Frequently Asked Questions
What is the most common online scam?
Phishing remains the most common. Attackers send fake emails and texts impersonating trusted companies to steal credentials and personal information. It accounts for the majority of reported cybercrimes worldwide.
How do I report an online scam?
In the US, report to the FTC at reportfraud.ftc.gov and the FBI's IC3 at ic3.gov. In the UK, use Action Fraud. In Australia, use Scamwatch. Also report phishing to the company being impersonated and forward scam texts to 7726.
Can I get my money back if I was scammed?
It depends on the payment method. Credit cards have chargeback protections. Bank transfers are harder to reverse but contact your bank immediately. Cryptocurrency and gift card payments are nearly impossible to recover.
How do scammers get my phone number or email?
From data breaches, public social media profiles, purchased marketing lists, random generation, and web scraping.
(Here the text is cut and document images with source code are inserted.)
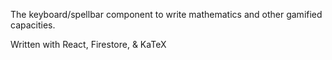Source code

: The keyboard/spellbar component to write mathematics and other gamified capacities.

Written with React, Firestore, & KaTeX
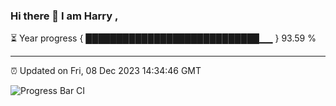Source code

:### Hi there 👋 I am Harry , 

⏳ Year progress { ████████████████████████████▁▁ } 93.59 %

---

⏰ Updated on Fri, 08 Dec 2023 14:34:46 GMT

![Progress Bar CI](https://github.com/duykhang68/duykhang68/workflows/Progress%20Bar%20CI/badge.svg)
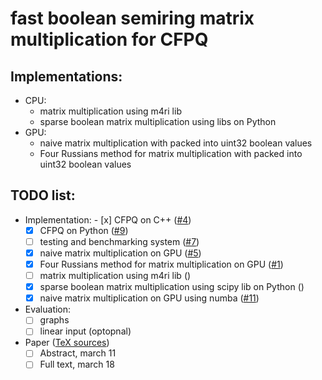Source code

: # fast boolean semiring matrix multiplication for CFPQ
## Implementations:
* CPU:
    * matrix multiplication using m4ri lib
    * sparse boolean matrix multiplication using libs on Python
* GPU:
    * naive matrix multiplication with packed into uint32 boolean values
    * Four Russians method for matrix multiplication with packed into uint32 boolean values
## TODO list:
   - Implementation:
         - [x] CFPQ on C++ ([#4](https://github.com/SokolovYaroslav/fast-boolean-semiring-matrix-multiplication-for-CFPQ/issues/4))
      - [x] CFPQ on Python ([#9](https://github.com/SokolovYaroslav/fast-boolean-semiring-matrix-multiplication-for-CFPQ/issues/9))
      - [ ] testing and benchmarking system ([#7](https://github.com/SokolovYaroslav/fast-boolean-semiring-matrix-multiplication-for-CFPQ/issues/7))
      - [x] naive matrix multiplication on GPU ([#5](https://github.com/SokolovYaroslav/fast-boolean-semiring-matrix-multiplication-for-CFPQ/issues/5))
      - [x] Four Russians method for matrix multiplication on GPU ([#1](https://github.com/SokolovYaroslav/fast-boolean-semiring-matrix-multiplication-for-CFPQ/issues/1))
      - [ ] matrix multiplication using m4ri lib ()
      - [x] sparse boolean matrix multiplication using scipy lib on Python ()
      - [x] naive matrix multiplication on GPU using numba ([#11](https://github.com/SokolovYaroslav/fast-boolean-semiring-matrix-multiplication-for-CFPQ/issues/11))
   - Evaluation:
      - [ ] graphs
      - [ ] linear input (optopnal)
   - Paper ([TeX sources](https://github.com/YaccConstructor/articles/tree/master/InProgress/CFPQ_on_GPGPU_implementation_comparison))
      - [ ] Abstract, march 11
      - [ ] Full text, march 18
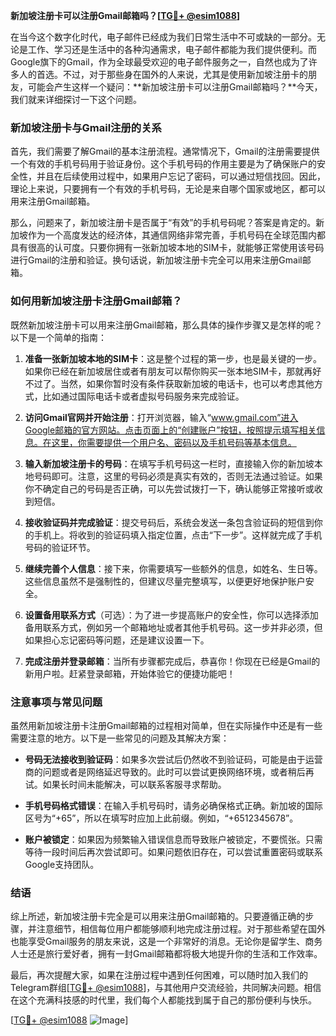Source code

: **新加坡注册卡可以注册Gmail邮箱吗？[[TG💪+ @esim1088](https://t.me/s/esim1088)]**

在当今这个数字化时代，电子邮件已经成为我们日常生活中不可或缺的一部分。无论是工作、学习还是生活中的各种沟通需求，电子邮件都能为我们提供便利。而Google旗下的Gmail，作为全球最受欢迎的电子邮件服务之一，自然也成为了许多人的首选。不过，对于那些身在国外的人来说，尤其是使用新加坡注册卡的朋友，可能会产生这样一个疑问：**新加坡注册卡可以注册Gmail邮箱吗？**今天，我们就来详细探讨一下这个问题。

### 新加坡注册卡与Gmail注册的关系

首先，我们需要了解Gmail的基本注册流程。通常情况下，Gmail的注册需要提供一个有效的手机号码用于验证身份。这个手机号码的作用主要是为了确保账户的安全性，并且在后续使用过程中，如果用户忘记了密码，可以通过短信找回。因此，理论上来说，只要拥有一个有效的手机号码，无论是来自哪个国家或地区，都可以用来注册Gmail邮箱。

那么，问题来了，新加坡注册卡是否属于“有效”的手机号码呢？答案是肯定的。新加坡作为一个高度发达的经济体，其通信网络非常完善，手机号码在全球范围内都具有很高的认可度。只要你拥有一张新加坡本地的SIM卡，就能够正常使用该号码进行Gmail的注册和验证。换句话说，新加坡注册卡完全可以用来注册Gmail邮箱。

### 如何用新加坡注册卡注册Gmail邮箱？

既然新加坡注册卡可以用来注册Gmail邮箱，那么具体的操作步骤又是怎样的呢？以下是一个简单的指南：

1. **准备一张新加坡本地的SIM卡**：这是整个过程的第一步，也是最关键的一步。如果你已经在新加坡居住或者有朋友可以帮你购买一张本地SIM卡，那就再好不过了。当然，如果你暂时没有条件获取新加坡的电话卡，也可以考虑其他方式，比如通过国际电话卡或者虚拟号码服务来完成验证。

2. **访问Gmail官网并开始注册**：打开浏览器，输入“www.gmail.com”进入Google邮箱的官方网站。点击页面上的“创建账户”按钮，按照提示填写相关信息。在这里，你需要提供一个用户名、密码以及手机号码等基本信息。

3. **输入新加坡注册卡的号码**：在填写手机号码这一栏时，直接输入你的新加坡本地号码即可。注意，这里的号码必须是真实有效的，否则无法通过验证。如果你不确定自己的号码是否正确，可以先尝试拨打一下，确认能够正常接听或收到短信。

4. **接收验证码并完成验证**：提交号码后，系统会发送一条包含验证码的短信到你的手机上。将收到的验证码填入指定位置，点击“下一步”。这样就完成了手机号码的验证环节。

5. **继续完善个人信息**：接下来，你需要填写一些额外的信息，如姓名、生日等。这些信息虽然不是强制性的，但建议尽量完整填写，以便更好地保护账户安全。

6. **设置备用联系方式**（可选）：为了进一步提高账户的安全性，你可以选择添加备用联系方式，例如另一个邮箱地址或者其他手机号码。这一步并非必须，但如果担心忘记密码等问题，还是建议设置一下。

7. **完成注册并登录邮箱**：当所有步骤都完成后，恭喜你！你现在已经是Gmail的新用户啦。赶紧登录邮箱，开始体验它的便捷功能吧！

### 注意事项与常见问题

虽然用新加坡注册卡注册Gmail邮箱的过程相对简单，但在实际操作中还是有一些需要注意的地方。以下是一些常见的问题及其解决方案：

- **号码无法接收到验证码**：如果多次尝试后仍然收不到验证码，可能是由于运营商的问题或者是网络延迟导致的。此时可以尝试更换网络环境，或者稍后再试。如果长时间未能解决，可以联系客服寻求帮助。

- **手机号码格式错误**：在输入手机号码时，请务必确保格式正确。新加坡的国际区号为“+65”，所以在填写时应加上此前缀。例如，“+6512345678”。

- **账户被锁定**：如果因为频繁输入错误信息而导致账户被锁定，不要慌张。只需等待一段时间后再次尝试即可。如果问题依旧存在，可以尝试重置密码或联系Google支持团队。

### 结语

综上所述，新加坡注册卡完全是可以用来注册Gmail邮箱的。只要遵循正确的步骤，并注意细节，相信每位用户都能够顺利地完成注册过程。对于那些希望在国外也能享受Gmail服务的朋友来说，这是一个非常好的消息。无论你是留学生、商务人士还是旅行爱好者，拥有一封Gmail邮箱都将极大地提升你的生活和工作效率。

最后，再次提醒大家，如果在注册过程中遇到任何困难，可以随时加入我们的Telegram群组[[TG💪+ @esim1088](https://t.me/s/esim1088)]，与其他用户交流经验，共同解决问题。相信在这个充满科技感的时代里，我们每个人都能找到属于自己的那份便利与快乐。

[[TG💪+ @esim1088](https://t.me/s/esim1088) ![Image](https://i.postimg.cc/4NQfJmqS/Snipaste-2025-05-13-00-14-12.png)]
Check if your email has been breached at haveibeenpwned.com.
The Bottom Line
Every scam on this list - from AI voice cloning to fake AusPost texts - runs on the same psychological playbook: urgency, fear, greed, or trust. The technology changes every year, but those levers don't. Once you train yourself to pause when you feel pressured, to verify through a separate channel, and to treat urgency as a red flag rather than a reason to hurry - you're genuinely hard to scam. Not impossible. But hard. And that's enough.